Because there was no pressure to finish it by any certain date, the original manuscript was crazier than the final version. At one point, Zelda got entangled with the US Embassy and ended working for the CIA! When I noted the manuscript was almost 200,000 words, and still didn’t have a strong storyline, I started over. While I didn’t ditch it completely, I started with a new outline which included several of the plot twists I had already written, but not all of them. The published manuscript might not be as wild as the original, but it is much more realistic!
The Lover's Portrait is first in a series. Can it be read as a standalone? How do the other books in the series tie in with this one?
It is book one in a series of four art history mysteries. Zelda Richardson, the main character, is the connection between the books and each is set in a different Dutch museum that she is currently working in. All can be read as standalones, but several reviewers have commented that the character development can be best enjoyed when reading them in order. Book two, Rituals of the Dead, is also a dual-timeline, however this one is an artifact mystery set partially in Papua New Guinea. Books three and four, Marked for Revenge and The Vermeer Deception, are art thrillers set entirely in the present-day.

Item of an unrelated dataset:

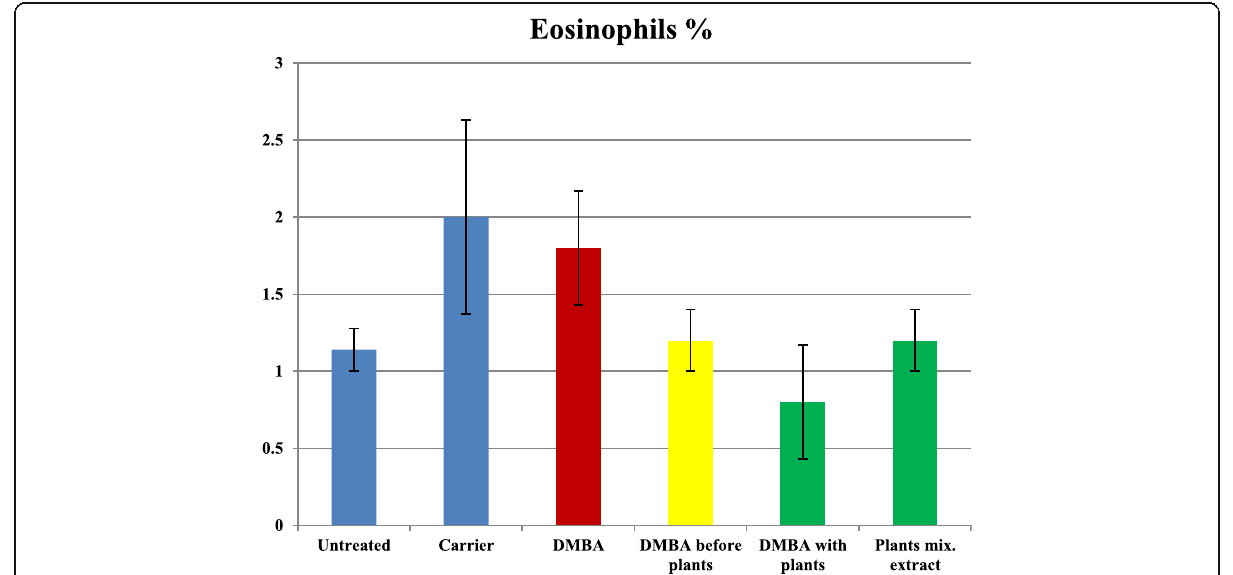
Fig. 7 Eosinophil percentage in the different rat groups. Standard errors are indicated on the bars and the significance levels are shown in Table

Do you have any interesting writing habits? What is an average writing day like for you?
Pre-coronavirus, I truly believed that I could only write in cafés. Since the lockdowns and school closures have been in effect, I have learned that I can write anywhere and under pretty much any conditions. After we move, I will have a small office of my own – I cannot wait!
What are you working on right now?
Right now I am writing Death by Leprechaun: A Saint Patrick’s Day Murder in Dublin, which will be book six of my Travel Can Be Mystery cozy mystery series. Each book is set in different European cities and follows the adventures of a tour guide named Lana Hansen. I am extremely happy to see readers are enjoying the mysteries and travels!

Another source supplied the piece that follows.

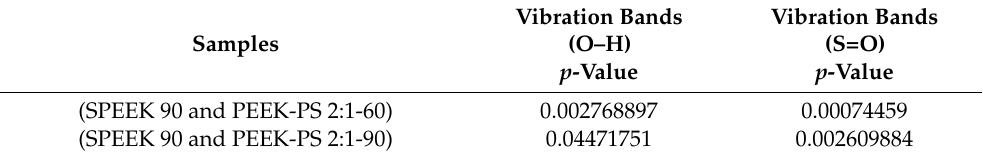
Table 2. T-test applied to the vibration bands at O–H and S=O: comparison between the p -values of SPEEK 90 and PEEK-PS 2:1-60, and SPEEK 90 and PEEK-PS 2:1-90. All tests were performed in triplicate ( n = 3). For p -value < 0.05, the result is considered significant, and is assumed that the sample means are not statistically equal. In the case of p -value > 0.05, the result is not considered significant, and the sample means are statistically the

Before starting this series a year ago, I hoped to switch between it and the Zelda Richardson Art Mysteries more frequently, but I have learned that I am a horrible multi-tasker when it comes to writing. I do intend to continue the Zelda series sometime in the new future, but want to get the next three travel cozy mysteries out first!
Where can our readers discover more of your work or interact with you?
Readers can find out more about my books on my website [http://www.jennifersalderson.com] . I am also on Facebook, Twitter, Instagram and Pinterest. I should warn readers that my social media may look a little sparse at the moment. Getting my family ready to move has kept me offline for the past two months. However, we are nearing the actual moving date which means I am now able to get back online and connect with readers!
Thanks so much for the opportunity to share my story with your readers, ManyBooks!!